Citibank is beefing up its checking account offering with free ATM withdrawals and higher yields. It’s battling online-only banks that have been luring consumers with low costs and big perks. Kind of.
Competition is robust, and banks are bringing fees down to attract more customers. But there’s often a catch, as is the case with Citi.
For potential Citi customers, these checking accounts are available only to those who live outside Citi’s 700-strong branch system, which is concentrated in the metropolitan areas of New York, Washington DC, Miami, Chicago, San Francisco and Los Angeles. Citi didn’t clarify how far away from a branch you have to live to get access to this new account.

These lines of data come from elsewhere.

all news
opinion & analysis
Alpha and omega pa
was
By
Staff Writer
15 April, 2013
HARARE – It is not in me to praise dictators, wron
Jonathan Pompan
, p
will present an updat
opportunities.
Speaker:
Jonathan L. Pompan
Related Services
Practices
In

By offering benefits to those outside its branch catchment area, Citi hopes to compete against the likes of JPMorgan Chase, with its much larger network of more than 5,000 branches. Citibank is also the latest bank to try to win clients with a high yield checking account without ATM fees, similar to Charles Schwab and SoFi, the fintech start up that has backing from Japan’s SoftBank. Online-only banks like SoFi aren’t reliant on branches to begin with, but Citi now has an answer to them as well.
Checking accounts are important business for bank. In the third quarter, Citi’s global consumer banking division contributed nearly half of the company’s revenues, with the North American consumer business contributing more than $5 billion.

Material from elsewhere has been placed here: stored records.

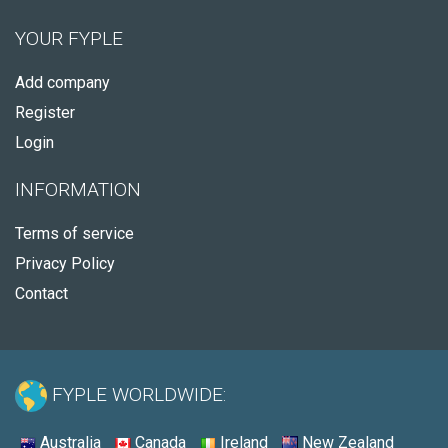
YOUR FYPLE
Add company
Register
Login
INFORMATION
Terms of service
Privacy Policy
Contact
FYPLE WORLDWIDE:
Australia
Canada
Ireland
New Zealand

Besides free ATM withdrawals across the country, the newly announced Citi Elevate account boasts a high-yield savings rate of up to 1%. That might not seem much, but it is 12 times the national average, Citi noted in a press release.
In comparison, SoFi’s Money account pays 1.6% with no monthly fee. Schwab’s high yield account is also free, but pays only 0.15% in interest.
The new Citi account, on the other hand, will pay the 1% interest only on accounts with balances of $25,000 or more, and the monthly $15 account fee will be waived only for balances above $5,000.
Bank accounts that pay just a little extra have become all the rage in this current low-interest-rate environment. Rates had been on an upward trajectory between 2015 and last year, as the Federal Reserve hiked its benchmark rates. But the central bank has cut rates three times this year already, and interest rates on consumer products have fallen. One area that has benefited from this dynamic are mortgages, which hit multi-year lows earlier this year.
At the same time, fees for other financial products, like brokerage accounts, have come down across the board as companies vie for clients. In October, many brokerage firms slashed the commissions they charge customers to trade to zero.